## About this exercise:
Go through the entries below. Copy each line in which "file" appears.

-- Extracted records follows --

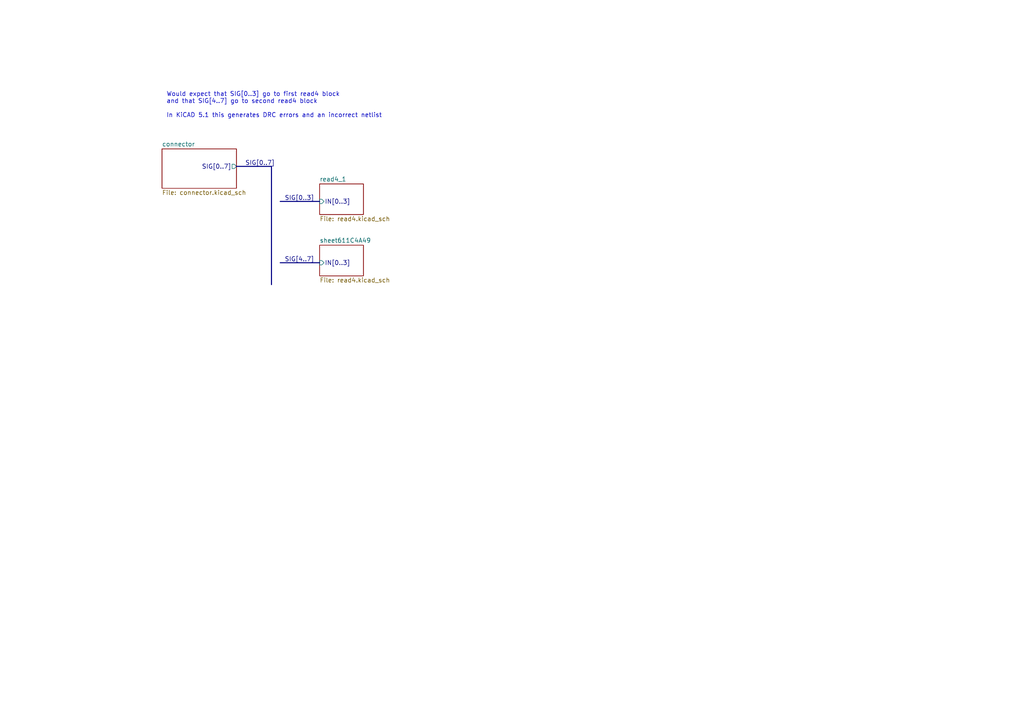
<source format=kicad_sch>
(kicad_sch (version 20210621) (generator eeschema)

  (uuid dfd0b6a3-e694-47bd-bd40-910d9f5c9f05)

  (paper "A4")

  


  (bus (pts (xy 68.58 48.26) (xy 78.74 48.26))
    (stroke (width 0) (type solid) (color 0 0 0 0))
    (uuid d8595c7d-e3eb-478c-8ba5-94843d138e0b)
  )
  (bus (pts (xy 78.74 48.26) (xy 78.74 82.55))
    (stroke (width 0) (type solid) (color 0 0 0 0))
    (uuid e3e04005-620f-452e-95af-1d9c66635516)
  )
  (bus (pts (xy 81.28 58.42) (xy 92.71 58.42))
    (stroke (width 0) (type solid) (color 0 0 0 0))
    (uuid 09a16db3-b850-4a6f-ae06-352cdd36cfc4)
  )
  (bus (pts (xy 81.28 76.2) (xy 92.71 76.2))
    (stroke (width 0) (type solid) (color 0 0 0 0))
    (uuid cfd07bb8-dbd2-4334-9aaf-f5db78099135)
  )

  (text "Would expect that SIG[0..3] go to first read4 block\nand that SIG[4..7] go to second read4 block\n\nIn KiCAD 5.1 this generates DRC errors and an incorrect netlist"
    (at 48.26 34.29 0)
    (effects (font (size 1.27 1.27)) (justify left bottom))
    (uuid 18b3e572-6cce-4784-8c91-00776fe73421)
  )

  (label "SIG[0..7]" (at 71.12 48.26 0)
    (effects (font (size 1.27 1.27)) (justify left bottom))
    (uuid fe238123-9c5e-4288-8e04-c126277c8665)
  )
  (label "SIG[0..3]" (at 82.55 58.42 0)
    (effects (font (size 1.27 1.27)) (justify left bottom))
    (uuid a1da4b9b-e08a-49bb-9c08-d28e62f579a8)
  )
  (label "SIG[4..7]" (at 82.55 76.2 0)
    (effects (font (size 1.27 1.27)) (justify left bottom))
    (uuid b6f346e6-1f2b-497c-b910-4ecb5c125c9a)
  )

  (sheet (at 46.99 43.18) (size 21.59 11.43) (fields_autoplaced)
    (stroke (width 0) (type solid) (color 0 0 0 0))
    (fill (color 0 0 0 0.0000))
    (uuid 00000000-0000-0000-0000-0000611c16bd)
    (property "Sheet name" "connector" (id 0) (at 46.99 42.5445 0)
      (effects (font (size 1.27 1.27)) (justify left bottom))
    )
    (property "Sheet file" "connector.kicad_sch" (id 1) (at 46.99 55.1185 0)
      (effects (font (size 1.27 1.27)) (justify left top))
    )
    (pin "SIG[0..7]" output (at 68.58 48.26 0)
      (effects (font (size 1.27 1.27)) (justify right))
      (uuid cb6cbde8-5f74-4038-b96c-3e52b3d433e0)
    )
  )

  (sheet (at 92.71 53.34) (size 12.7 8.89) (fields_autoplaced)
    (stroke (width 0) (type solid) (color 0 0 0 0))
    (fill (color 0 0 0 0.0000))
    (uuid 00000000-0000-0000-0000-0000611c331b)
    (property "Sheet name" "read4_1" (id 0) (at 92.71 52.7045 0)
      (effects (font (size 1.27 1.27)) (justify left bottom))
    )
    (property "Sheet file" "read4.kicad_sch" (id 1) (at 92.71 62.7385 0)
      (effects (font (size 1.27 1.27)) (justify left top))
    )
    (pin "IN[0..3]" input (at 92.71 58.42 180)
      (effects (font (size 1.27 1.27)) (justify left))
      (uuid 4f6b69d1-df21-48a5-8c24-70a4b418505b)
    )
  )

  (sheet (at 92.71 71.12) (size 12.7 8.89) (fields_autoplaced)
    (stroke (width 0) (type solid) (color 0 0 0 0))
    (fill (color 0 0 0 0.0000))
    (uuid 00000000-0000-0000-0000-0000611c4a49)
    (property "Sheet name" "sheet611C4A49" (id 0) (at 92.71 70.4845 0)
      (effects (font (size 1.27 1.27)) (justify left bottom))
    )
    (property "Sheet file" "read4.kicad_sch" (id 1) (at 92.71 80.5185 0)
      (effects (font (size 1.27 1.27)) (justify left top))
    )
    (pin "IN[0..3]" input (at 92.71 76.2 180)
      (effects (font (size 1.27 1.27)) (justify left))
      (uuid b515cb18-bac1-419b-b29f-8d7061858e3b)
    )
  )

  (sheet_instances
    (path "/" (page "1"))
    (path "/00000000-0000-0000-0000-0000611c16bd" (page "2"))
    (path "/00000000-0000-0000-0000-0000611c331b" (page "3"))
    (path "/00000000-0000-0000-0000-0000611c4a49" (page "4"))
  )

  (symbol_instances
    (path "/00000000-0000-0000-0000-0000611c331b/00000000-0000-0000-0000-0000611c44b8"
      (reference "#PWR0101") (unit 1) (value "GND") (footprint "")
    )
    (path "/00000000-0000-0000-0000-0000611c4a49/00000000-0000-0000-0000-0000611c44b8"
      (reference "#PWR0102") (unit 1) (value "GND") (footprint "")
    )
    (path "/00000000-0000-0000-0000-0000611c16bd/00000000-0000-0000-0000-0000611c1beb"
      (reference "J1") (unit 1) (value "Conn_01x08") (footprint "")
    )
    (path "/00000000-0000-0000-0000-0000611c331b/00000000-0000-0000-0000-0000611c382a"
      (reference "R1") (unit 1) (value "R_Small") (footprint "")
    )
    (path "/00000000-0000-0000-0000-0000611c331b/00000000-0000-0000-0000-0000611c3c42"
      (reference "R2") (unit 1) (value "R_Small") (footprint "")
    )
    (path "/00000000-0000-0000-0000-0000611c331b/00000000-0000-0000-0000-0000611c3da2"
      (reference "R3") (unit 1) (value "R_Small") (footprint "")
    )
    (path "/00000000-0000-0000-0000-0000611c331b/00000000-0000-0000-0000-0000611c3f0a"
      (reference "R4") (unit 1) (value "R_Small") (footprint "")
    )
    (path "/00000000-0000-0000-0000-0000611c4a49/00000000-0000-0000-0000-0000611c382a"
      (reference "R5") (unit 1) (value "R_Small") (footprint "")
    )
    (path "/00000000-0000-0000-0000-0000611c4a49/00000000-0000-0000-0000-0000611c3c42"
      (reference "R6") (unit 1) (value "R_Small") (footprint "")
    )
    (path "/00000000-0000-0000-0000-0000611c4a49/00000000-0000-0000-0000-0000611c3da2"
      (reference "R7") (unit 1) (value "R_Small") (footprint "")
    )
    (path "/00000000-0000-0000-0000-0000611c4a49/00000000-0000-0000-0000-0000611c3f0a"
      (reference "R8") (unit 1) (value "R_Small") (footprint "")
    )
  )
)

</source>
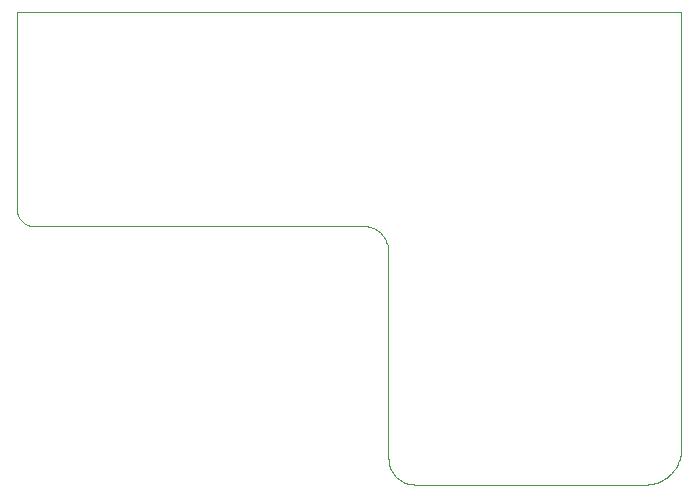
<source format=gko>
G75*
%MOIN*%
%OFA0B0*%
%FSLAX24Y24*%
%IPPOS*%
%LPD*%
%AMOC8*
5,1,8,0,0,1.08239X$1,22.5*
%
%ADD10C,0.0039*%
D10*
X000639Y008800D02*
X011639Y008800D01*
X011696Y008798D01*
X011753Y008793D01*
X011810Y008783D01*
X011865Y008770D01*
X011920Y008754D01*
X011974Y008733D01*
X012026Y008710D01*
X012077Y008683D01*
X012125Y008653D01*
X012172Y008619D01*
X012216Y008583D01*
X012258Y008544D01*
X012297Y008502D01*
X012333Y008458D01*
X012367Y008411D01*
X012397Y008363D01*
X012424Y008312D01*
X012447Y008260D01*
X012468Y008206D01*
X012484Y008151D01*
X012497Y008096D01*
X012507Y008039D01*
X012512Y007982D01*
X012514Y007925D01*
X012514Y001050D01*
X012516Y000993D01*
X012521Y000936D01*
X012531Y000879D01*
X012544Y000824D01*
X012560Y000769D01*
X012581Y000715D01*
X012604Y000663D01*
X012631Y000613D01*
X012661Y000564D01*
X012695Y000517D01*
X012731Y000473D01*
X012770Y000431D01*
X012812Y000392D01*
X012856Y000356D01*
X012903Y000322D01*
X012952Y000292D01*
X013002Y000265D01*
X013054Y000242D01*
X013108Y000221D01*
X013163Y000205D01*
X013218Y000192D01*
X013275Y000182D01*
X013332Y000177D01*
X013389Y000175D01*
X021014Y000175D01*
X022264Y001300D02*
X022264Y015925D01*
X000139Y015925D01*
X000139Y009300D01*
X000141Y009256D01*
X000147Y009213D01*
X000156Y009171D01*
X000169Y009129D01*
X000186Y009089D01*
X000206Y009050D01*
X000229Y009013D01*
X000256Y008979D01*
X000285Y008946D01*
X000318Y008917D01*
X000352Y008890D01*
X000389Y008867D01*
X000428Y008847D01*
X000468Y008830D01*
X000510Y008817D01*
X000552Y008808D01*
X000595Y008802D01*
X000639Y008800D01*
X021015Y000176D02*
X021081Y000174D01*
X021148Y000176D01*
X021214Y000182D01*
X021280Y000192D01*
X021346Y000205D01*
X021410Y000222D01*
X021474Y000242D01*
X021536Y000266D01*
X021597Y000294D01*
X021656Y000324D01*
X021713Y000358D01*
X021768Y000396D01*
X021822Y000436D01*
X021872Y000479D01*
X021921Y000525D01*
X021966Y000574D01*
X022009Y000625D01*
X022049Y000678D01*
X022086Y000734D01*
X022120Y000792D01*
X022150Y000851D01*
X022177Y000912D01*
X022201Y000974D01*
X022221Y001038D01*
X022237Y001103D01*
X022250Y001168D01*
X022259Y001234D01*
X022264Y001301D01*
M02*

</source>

-- Extracted records concluded --

## Output:
    (property "Sheet file" "connector.kicad_sch" (id 1) (at 46.99 55.1185 0)
    (property "Sheet file" "read4.kicad_sch" (id 1) (at 92.71 62.7385 0)
    (property "Sheet file" "read4.kicad_sch" (id 1) (at 92.71 80.5185 0)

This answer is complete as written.